Buying an Electronic Lab Notebook | Sapio Sciences Blog

02/15/2022

Buying the Right Electronic Lab Notebook is Hard

Today there are likely 50+ Electronic Lab Notebooks (ELN) on the market.  Given that, how is one to find the right one for their needs?  Well, it’s not easy is the truth.  Therefore it’s important to not be hasty in your selection or to simply buy the low cost option that “looks OK.”

ELN’s have Evolved from their Chemistry Roots

If you go back 20 years or so almost all Electronic Lab Notebooks were chemistry focused.  They would help you design molecules, the primary drug type at the time, and inventory them, search for them etc.  If you were a chemist, these were great tools to assist you in your day to day scientific work.  But they really were not intended or designed to be general lab notebooks, or able to deal with new treatment modalities with the introduction of large molecules in more recent times.

The ELN Evolution continues, but now with a heavy focus on Large Molecule

History has repeated itself now with ELN’s now being introduced that target large molecule work with tools like plasmid editors, but also some more general lab notebook capabilities like a registry and general note taking capabilities.   The chem ELN vendors are also trying, usually via acquisition or partnerships, to address their shortcomings in the large molecule space, and the large molecule ELN vendors are trying to incorporate small molecule support as well.

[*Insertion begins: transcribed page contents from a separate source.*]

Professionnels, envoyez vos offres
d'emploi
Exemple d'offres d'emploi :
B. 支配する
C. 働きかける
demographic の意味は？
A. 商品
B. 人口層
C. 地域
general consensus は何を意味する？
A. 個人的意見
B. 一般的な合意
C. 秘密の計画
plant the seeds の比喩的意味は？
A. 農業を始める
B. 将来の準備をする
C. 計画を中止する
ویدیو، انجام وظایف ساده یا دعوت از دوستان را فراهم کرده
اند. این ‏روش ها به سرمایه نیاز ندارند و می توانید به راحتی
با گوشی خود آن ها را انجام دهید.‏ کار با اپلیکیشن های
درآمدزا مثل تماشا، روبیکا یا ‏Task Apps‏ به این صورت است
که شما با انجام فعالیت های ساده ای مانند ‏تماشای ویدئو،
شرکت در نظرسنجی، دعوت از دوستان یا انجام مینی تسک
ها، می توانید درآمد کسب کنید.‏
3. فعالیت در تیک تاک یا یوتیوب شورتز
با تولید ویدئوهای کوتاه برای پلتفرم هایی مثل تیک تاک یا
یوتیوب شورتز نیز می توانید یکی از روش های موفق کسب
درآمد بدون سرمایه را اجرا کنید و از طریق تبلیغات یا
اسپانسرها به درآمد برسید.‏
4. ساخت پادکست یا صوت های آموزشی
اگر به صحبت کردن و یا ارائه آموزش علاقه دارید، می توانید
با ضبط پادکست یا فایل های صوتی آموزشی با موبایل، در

The problem with both ELN approaches is three-fold:

  • They still primarily focus on either small or large molecules and are not general ELN platforms that do equally well in either domain
  • They do not sufficiently address LIMS system needs as this is still viewed as a separate application domain
  • Buying a bunch of different solutions, even with prebuilt integrations, still creates a discontinuity of workflow, user and administrative experience

A Digital Transformation Perspective

Instead of looking to buy an ELN or a LIMS, you should look for an informatics platform that unites both LIMS and ELN features into a single, low-code, no-code solution.  The ideal electronic lab notebook should also be the ideal LIMS system, no matter what types of drugs you are creating or processes you are modeling.  It should also include science aware tools for designing molecules, reactions, plasmids, or CRISPR even.  But it should also include powerful searching, data visualizations, and informatics so you can search, visualize and analyse data across your enterprise that has been digitally transformed.  It should be quickly adaptable, the hallmark of a platform, even if it lacks something you need.

What to watch out for

Some vendors perform excellent packaged demos, and/or instead of selling their solution sell you on who else they have sold to.  Also watch out for vendors whose organization is largely comprised of sales people.  If you are getting calls from multiple sales people from the same company, run the other way!

It’s critical to perform your own, detailed evaluation!  Make the vendor do a deep dive into their product…get them outside their comfort zone by presenting challenges to them that go beyond their well crafted demo.  If they don’t step up to the plate and show they can do it then its likely their solution is not really a platform and will be hard to implement or even get to do what you need at all no matter the amount of money and time you throw at it.

We will close with a comment from Kevin, our CEO and Chief Scientist, “Increasingly biotech and pharma R&D organizations are looking for our unified low-code, no-code informatics platform on which all our applications are built and tightly integrated.  This enables our customers to digitally transform their organizations to streamline their operations, reduce costs and accelerate discovery which is our driving mission.  We aim to support design of molecules, both small and large…to make data collection and searching easy, and then to enable powerful data visualizations and assistive data interpretation using advanced analytics and machine learning to facilitate scientists R&D efforts.”